TASK PROMPT: Go to the line below containing "#2 dark curtain (896, 248, 1071, 985)" and print exactly from there through the line containing "#9 small potted plant (465, 660, 523, 765)", both included. Print nothing else.

(Camera-frame cuboid estimates)

= = = = = = =

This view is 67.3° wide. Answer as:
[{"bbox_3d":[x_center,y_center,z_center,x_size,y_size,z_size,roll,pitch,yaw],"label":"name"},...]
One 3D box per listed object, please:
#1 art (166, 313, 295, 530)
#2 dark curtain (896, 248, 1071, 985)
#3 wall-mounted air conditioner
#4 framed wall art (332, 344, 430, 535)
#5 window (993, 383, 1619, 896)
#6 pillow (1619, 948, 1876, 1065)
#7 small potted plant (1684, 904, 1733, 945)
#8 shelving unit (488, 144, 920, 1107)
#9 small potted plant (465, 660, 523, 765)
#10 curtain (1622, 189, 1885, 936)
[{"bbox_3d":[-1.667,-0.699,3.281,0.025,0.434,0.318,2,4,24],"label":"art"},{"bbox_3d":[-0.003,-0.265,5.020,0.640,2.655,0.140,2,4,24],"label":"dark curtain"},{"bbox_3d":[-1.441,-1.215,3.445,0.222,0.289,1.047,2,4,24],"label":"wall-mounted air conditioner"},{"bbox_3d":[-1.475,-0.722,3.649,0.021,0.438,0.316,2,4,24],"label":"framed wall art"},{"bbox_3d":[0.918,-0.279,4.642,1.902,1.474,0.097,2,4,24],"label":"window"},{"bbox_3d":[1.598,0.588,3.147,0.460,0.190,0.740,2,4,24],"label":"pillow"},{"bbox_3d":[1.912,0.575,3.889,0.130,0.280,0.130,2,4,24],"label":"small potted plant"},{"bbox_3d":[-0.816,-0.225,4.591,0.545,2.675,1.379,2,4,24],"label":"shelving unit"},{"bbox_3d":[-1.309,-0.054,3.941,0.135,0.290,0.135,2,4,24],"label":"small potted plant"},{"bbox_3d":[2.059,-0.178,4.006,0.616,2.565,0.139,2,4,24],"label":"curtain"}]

= = = = = = =

RESPONSE BOX:
#2 dark curtain (896, 248, 1071, 985)
#3 wall-mounted air conditioner
#4 framed wall art (332, 344, 430, 535)
#5 window (993, 383, 1619, 896)
#6 pillow (1619, 948, 1876, 1065)
#7 small potted plant (1684, 904, 1733, 945)
#8 shelving unit (488, 144, 920, 1107)
#9 small potted plant (465, 660, 523, 765)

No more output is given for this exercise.